═════ Data records ═════

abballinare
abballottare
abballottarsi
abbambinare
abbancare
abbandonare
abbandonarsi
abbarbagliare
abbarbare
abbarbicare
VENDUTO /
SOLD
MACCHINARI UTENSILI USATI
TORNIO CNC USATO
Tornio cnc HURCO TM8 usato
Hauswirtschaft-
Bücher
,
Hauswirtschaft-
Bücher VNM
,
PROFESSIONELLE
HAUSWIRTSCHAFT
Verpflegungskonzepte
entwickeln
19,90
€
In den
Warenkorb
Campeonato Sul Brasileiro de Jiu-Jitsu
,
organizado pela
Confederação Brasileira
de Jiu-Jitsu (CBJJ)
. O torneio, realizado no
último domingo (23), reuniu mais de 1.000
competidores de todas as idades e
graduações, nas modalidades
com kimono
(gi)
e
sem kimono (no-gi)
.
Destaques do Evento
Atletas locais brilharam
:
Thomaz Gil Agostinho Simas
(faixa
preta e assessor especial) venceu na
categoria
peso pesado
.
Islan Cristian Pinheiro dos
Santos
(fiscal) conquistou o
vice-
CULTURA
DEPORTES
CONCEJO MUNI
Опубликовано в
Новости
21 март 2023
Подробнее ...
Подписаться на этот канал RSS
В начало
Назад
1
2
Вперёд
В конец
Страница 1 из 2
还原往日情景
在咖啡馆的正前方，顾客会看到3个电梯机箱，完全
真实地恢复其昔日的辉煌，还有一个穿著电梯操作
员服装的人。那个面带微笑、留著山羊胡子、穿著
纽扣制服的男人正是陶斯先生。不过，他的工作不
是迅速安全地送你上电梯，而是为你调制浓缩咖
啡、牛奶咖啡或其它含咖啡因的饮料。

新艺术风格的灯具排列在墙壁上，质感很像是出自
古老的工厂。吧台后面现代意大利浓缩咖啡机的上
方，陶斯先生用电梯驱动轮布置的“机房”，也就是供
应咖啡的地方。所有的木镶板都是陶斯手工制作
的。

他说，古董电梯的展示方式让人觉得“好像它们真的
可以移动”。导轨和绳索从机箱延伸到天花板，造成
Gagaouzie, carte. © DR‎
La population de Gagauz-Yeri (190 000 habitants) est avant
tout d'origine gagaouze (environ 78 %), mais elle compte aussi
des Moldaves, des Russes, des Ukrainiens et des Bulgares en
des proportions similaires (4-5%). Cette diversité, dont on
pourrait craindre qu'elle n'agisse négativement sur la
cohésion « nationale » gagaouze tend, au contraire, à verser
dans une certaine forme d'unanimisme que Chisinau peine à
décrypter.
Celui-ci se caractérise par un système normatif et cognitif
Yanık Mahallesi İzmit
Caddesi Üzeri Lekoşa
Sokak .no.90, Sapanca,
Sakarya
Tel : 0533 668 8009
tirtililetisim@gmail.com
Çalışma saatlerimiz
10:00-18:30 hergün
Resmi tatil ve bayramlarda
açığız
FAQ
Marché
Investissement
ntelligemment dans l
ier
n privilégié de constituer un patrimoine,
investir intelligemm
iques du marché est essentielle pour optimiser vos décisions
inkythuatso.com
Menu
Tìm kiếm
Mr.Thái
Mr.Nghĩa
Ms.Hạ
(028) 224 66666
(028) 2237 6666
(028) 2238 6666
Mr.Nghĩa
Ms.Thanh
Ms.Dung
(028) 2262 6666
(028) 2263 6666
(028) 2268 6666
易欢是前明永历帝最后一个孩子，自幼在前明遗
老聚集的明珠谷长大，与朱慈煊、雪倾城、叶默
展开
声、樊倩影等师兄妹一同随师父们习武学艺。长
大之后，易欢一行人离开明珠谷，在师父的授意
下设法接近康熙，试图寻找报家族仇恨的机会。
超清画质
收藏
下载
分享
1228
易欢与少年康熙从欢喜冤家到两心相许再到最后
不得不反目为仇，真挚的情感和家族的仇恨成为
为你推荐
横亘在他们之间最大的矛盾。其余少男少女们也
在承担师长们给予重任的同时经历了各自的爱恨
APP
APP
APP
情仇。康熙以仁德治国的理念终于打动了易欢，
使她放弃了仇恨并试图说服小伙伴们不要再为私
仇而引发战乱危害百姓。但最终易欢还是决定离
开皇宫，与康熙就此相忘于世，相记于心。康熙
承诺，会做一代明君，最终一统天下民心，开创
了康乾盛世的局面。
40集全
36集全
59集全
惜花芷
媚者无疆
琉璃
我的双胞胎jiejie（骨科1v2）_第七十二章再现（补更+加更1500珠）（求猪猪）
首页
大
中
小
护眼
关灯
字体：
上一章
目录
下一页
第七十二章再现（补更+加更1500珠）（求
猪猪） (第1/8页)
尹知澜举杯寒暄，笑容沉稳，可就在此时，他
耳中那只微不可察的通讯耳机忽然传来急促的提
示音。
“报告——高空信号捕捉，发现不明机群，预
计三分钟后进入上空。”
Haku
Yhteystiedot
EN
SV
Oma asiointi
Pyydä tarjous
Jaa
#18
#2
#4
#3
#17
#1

═════

▸ Task
Lines holding the string "dans": find them in the listing above and copy each one.

▸ Result for this exercise
dans une certaine forme d'unanimisme que Chisinau peine à
ntelligemment dans l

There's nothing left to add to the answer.